*** Data for the task Section Begins ***

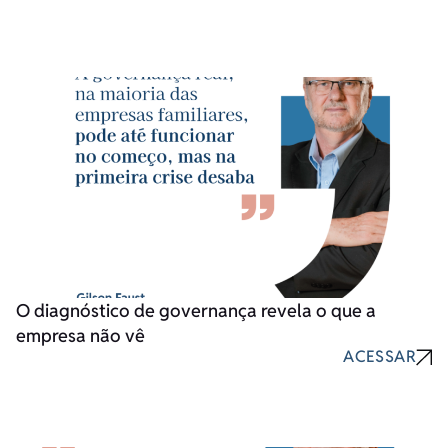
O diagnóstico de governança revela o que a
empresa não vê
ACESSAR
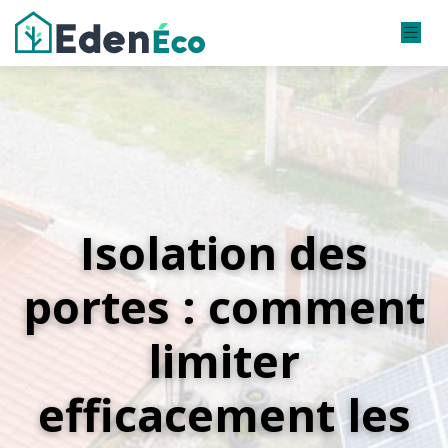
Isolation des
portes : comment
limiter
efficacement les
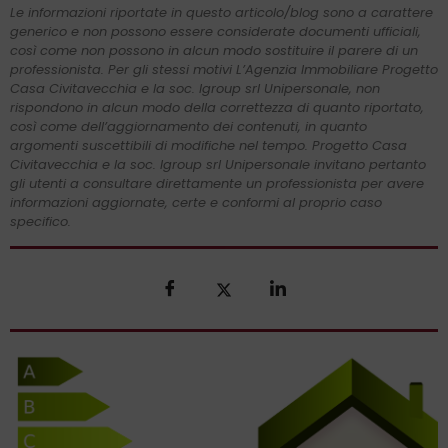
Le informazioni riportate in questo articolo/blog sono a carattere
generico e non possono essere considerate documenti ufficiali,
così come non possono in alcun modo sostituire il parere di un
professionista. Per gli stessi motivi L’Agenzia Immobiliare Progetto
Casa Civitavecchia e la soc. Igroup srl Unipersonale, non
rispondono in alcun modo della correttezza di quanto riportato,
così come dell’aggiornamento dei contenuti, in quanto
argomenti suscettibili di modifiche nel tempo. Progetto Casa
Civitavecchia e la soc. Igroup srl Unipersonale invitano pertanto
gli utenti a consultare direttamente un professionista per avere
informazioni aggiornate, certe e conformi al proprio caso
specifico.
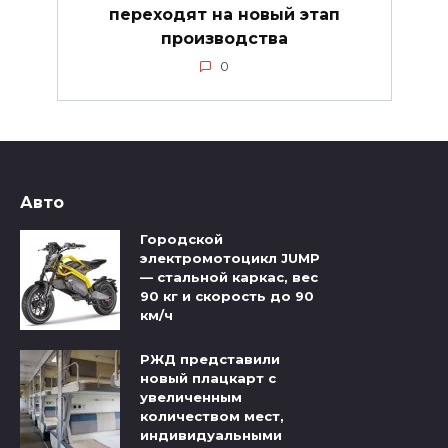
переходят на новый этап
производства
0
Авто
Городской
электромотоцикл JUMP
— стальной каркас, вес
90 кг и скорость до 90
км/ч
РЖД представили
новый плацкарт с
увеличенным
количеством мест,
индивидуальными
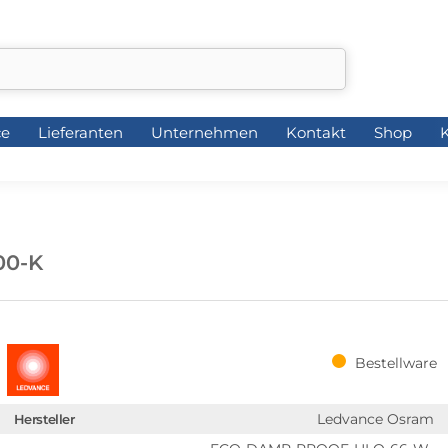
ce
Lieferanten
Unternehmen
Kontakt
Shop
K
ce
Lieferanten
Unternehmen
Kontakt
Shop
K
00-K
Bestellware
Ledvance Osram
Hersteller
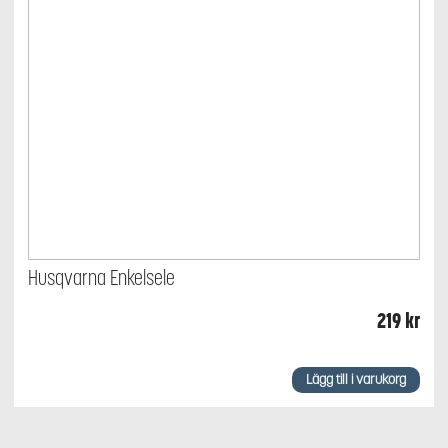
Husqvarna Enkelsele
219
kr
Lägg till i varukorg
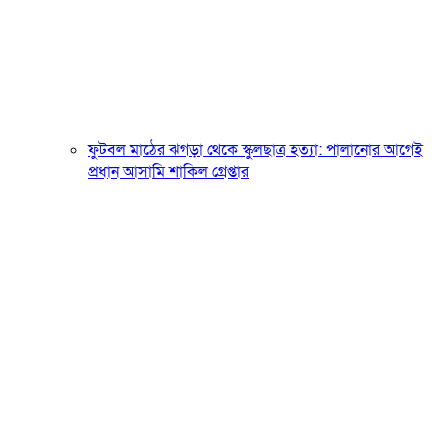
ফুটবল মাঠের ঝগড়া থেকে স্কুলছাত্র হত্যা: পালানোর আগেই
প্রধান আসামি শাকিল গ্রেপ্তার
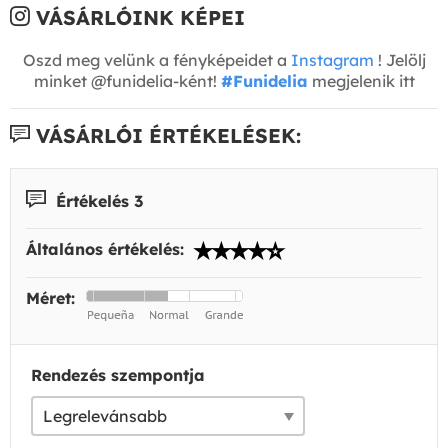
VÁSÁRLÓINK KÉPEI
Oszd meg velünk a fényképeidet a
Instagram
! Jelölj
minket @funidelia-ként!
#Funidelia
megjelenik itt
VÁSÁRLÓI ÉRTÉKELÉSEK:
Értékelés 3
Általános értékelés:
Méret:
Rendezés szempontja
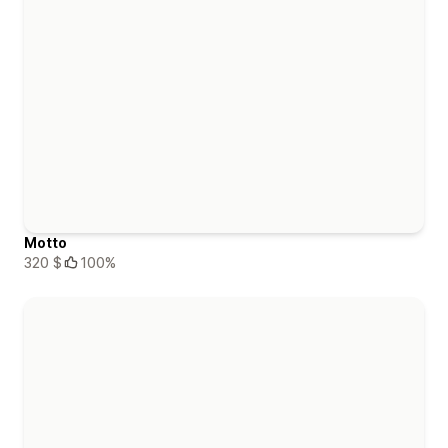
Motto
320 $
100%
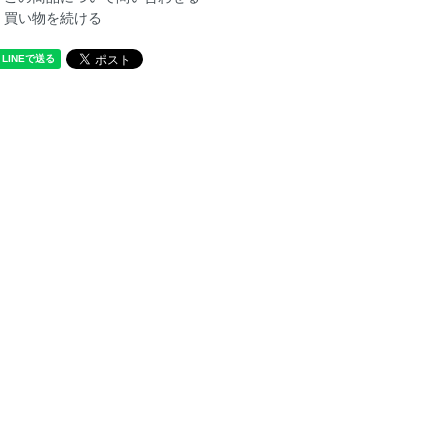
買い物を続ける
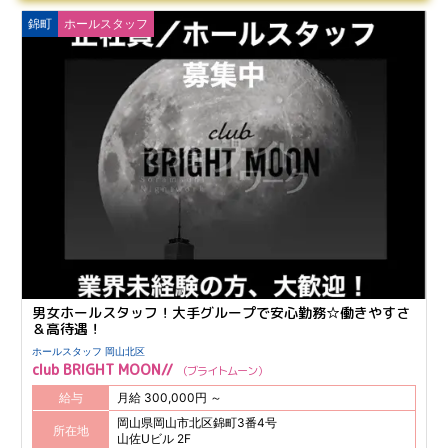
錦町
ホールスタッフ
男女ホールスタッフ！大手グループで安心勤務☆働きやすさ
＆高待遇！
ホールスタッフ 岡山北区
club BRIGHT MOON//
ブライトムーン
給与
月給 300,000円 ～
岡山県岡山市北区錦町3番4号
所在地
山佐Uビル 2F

*** Data for the task Section Ends ***
*** Data for the task Section Begins ***

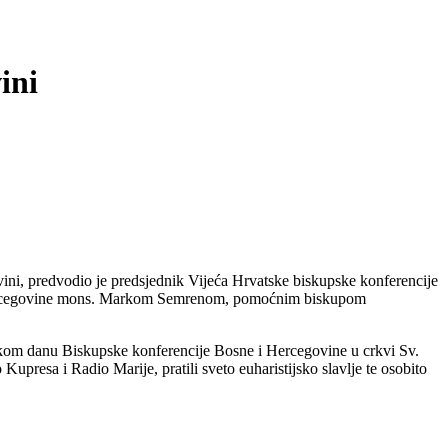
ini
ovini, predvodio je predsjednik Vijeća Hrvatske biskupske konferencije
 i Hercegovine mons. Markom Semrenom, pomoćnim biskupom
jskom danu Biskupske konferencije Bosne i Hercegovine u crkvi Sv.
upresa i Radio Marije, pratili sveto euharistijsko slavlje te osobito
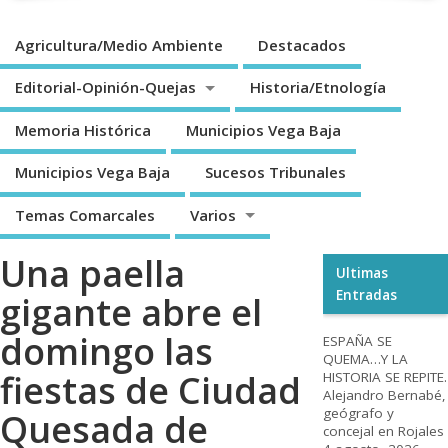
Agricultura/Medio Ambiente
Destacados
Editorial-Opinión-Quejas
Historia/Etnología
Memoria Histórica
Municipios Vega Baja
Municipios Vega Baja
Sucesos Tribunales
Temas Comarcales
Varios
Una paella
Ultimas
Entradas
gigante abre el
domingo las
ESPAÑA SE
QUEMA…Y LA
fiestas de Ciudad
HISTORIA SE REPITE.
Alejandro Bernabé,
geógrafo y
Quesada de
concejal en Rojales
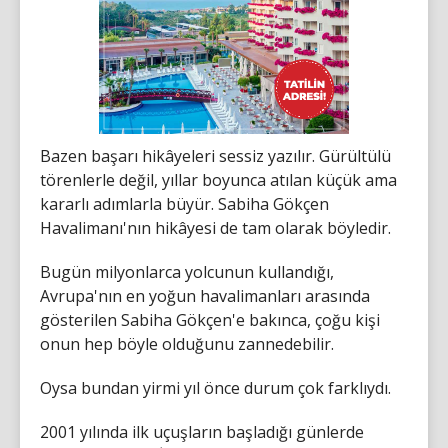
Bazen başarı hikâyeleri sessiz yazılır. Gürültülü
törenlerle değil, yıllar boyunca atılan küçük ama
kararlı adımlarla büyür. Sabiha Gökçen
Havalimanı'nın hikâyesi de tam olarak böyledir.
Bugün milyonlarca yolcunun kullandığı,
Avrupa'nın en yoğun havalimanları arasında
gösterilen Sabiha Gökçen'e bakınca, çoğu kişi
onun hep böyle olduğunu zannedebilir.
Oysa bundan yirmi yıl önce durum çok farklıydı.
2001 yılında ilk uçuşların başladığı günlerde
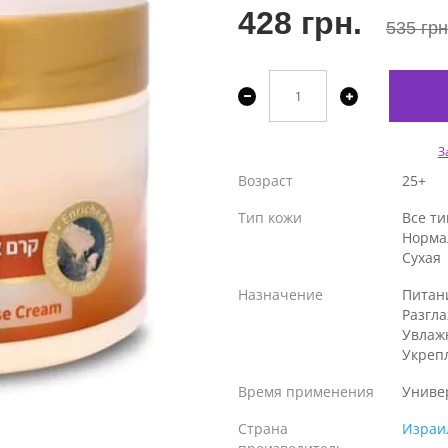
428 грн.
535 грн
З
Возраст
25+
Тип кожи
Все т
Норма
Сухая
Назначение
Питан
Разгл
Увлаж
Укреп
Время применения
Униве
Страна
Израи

*** Data for the task Section Ends ***

-- What to produce --
Print the lines of the entries unchanged, beginning at the line that has "Isolation des" and stopping after the line that has "efficacement les".

-- Solution to this task --
Isolation des
portes : comment
limiter
efficacement les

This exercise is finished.